• Step 1. Establish Organizational Vision • What is your current state with respect to your vision, business planning processes and execution engine? • What policies and procedures are already in place to create and deploy objectives? • What is the organizational structure and daily management system? • What are the current long-term plans? • What are your existing vision and mission statements? Step 2. Develop Breakthrough Objectives • Breakthrough objectives are significant improvements that require your organization to stretch itself and will take three to five years to achieve. • To develop these, we apply a variety of tools to identify growth opportunities, including the four quadrants of growth, which is an adaptation of the Ansoff Matrix • Using this model, we consider consumers and non-consumers—those who are currently using your product or service and those who aren’t—against current jobs and new jobs in order to outline stretch objectives in each area Step 3. Develop Annual Objectives • What will you need to achieve this year in order to reach those three- to five-year breakthrough objectives? • For example, if the breakthrough objective is to “achieve industry leading closing time,” then an annual objective might be “98 percent of loans closed in 30 days.” Step 4. Deploy Annual Objectives • How do you turn those breakthrough objectives into workable targets and objectives at the departmental level? • First, we develop top-level improvement priorities and then apply metrics to them. • Next, we create business-specific second- and third-level targets to improve that tie directly to the top-level priorities. • Basically, we’re cascading down to create complete alignment throughout the entire organization. • Each level goes down into more and more detail to where you’re seeing the product or shipping it. • This alignment keeps people focused and integrates different departments, making sure everything across the entire company aligns back up to the strategic objectives. The Hoshin Planning Matrix, or X matrix, captures the objectives and cascading priorities. Other tools, such as detailed action plans, summary reports and value stream maps, also help in identifying improvement opportunities and managing progress toward achieving goals. Step 5. Implement Annual Objectives
• This is where improvements are executed,
using the most appropriate problem solving approach.

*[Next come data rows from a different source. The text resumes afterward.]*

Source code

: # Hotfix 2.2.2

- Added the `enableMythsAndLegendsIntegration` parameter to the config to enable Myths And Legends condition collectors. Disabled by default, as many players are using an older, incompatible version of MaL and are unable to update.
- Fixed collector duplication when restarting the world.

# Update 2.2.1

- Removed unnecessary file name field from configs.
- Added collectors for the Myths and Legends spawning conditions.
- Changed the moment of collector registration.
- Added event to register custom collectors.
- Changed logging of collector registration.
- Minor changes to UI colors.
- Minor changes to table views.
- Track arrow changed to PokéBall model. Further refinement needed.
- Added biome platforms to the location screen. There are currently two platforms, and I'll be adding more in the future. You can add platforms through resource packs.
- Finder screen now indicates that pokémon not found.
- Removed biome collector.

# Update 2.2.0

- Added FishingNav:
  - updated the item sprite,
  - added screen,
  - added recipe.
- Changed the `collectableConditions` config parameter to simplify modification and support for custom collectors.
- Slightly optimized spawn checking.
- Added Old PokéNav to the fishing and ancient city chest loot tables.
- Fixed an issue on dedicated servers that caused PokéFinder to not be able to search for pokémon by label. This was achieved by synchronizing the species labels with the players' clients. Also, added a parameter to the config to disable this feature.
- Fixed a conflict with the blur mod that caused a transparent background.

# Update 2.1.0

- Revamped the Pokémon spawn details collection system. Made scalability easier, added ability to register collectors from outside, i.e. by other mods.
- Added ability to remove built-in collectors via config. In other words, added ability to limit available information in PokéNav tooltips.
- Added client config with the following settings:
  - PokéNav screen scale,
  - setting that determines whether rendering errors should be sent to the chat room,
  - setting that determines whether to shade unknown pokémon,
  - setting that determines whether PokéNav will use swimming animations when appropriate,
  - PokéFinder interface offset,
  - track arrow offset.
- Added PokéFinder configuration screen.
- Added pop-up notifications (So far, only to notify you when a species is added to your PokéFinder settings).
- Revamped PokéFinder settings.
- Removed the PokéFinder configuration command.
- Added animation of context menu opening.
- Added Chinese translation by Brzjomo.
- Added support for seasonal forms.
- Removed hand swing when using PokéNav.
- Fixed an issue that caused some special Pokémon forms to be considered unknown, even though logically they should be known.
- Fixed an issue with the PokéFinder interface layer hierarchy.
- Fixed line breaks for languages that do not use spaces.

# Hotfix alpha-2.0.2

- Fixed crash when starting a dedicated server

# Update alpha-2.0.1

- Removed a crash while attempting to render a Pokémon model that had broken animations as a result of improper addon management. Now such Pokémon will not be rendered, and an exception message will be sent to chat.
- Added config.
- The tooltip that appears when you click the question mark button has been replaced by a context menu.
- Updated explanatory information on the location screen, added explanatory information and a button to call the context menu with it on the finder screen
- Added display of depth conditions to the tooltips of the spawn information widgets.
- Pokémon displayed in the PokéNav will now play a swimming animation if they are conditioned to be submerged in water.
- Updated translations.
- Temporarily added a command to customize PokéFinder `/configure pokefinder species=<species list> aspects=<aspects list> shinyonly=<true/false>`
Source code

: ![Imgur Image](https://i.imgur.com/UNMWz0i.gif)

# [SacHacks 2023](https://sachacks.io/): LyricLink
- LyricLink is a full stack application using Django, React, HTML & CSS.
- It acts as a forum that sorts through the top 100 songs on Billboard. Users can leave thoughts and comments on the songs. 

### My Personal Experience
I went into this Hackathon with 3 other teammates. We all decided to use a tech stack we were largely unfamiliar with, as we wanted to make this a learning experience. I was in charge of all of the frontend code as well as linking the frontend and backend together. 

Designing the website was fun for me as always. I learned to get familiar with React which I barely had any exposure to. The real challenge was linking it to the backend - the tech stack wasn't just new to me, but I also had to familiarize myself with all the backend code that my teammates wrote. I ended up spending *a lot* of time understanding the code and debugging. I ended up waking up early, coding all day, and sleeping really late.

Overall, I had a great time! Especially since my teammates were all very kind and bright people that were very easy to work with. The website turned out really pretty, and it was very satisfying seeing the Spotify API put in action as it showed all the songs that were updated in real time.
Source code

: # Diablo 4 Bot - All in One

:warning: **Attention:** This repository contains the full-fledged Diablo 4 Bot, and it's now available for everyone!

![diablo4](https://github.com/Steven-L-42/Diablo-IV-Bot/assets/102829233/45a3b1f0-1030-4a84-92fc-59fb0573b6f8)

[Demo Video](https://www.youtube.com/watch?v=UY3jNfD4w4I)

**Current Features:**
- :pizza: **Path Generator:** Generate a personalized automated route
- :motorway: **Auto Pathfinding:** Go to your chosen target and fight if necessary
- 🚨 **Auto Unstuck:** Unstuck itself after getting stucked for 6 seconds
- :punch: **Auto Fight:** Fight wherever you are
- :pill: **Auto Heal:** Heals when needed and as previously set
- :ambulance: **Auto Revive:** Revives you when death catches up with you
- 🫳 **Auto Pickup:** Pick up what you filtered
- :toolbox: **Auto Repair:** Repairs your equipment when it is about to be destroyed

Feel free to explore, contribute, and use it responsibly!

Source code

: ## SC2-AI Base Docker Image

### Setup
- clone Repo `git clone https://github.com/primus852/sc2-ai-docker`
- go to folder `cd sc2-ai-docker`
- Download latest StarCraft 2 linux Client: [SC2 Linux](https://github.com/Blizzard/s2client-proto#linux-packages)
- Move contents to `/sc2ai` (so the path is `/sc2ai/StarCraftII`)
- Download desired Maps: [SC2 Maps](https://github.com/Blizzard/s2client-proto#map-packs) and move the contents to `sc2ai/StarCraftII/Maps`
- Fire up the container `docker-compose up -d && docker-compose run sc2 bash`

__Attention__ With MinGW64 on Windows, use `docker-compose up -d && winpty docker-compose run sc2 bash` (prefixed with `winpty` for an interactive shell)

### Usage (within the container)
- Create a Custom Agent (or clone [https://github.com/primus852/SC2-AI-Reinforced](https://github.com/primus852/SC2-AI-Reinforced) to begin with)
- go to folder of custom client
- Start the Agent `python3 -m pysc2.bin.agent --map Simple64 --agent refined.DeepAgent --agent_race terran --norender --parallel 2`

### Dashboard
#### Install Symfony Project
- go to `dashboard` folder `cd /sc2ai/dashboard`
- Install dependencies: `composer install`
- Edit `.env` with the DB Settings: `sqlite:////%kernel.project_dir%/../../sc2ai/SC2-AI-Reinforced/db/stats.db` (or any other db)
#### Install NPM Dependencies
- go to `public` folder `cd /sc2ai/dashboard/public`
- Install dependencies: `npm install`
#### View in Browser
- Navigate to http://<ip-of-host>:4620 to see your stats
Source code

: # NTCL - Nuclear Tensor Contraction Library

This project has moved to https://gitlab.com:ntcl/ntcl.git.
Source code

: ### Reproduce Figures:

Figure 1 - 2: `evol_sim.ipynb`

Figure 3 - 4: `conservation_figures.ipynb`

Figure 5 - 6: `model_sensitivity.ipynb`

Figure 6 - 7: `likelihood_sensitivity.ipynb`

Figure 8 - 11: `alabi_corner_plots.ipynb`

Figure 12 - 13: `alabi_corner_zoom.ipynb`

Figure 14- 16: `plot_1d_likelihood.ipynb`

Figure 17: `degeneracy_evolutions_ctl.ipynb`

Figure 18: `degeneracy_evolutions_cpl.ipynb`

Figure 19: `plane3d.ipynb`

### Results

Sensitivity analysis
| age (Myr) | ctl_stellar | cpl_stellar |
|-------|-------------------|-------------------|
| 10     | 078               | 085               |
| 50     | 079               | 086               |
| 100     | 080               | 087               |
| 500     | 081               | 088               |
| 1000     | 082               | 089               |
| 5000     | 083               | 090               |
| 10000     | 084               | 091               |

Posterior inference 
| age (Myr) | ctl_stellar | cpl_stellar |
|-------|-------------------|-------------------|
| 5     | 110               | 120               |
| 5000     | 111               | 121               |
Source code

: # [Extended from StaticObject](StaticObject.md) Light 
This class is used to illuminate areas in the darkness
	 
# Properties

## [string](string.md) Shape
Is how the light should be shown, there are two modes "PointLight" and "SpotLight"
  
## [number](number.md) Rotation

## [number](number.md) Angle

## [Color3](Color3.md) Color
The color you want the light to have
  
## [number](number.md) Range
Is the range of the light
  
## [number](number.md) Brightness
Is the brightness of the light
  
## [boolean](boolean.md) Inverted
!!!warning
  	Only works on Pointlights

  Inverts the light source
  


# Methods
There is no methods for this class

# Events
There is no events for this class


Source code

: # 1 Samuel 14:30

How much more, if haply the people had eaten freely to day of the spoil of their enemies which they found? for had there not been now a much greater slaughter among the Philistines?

Step 6. Monthly Review • How successful is the organization in meeting the action plan deliverables? • What corrective actions are needed for those that are behind? • A monthly review fosters a culture of accountability and action by reviewing progress toward achieving annual improvement objectives Step 7. Annual Review • At the end of the annual cycle, a thorough review of the year’s objectives shows how far ahead or behind the organization is against the stated objectives and what adjustments must be made to the next cycle.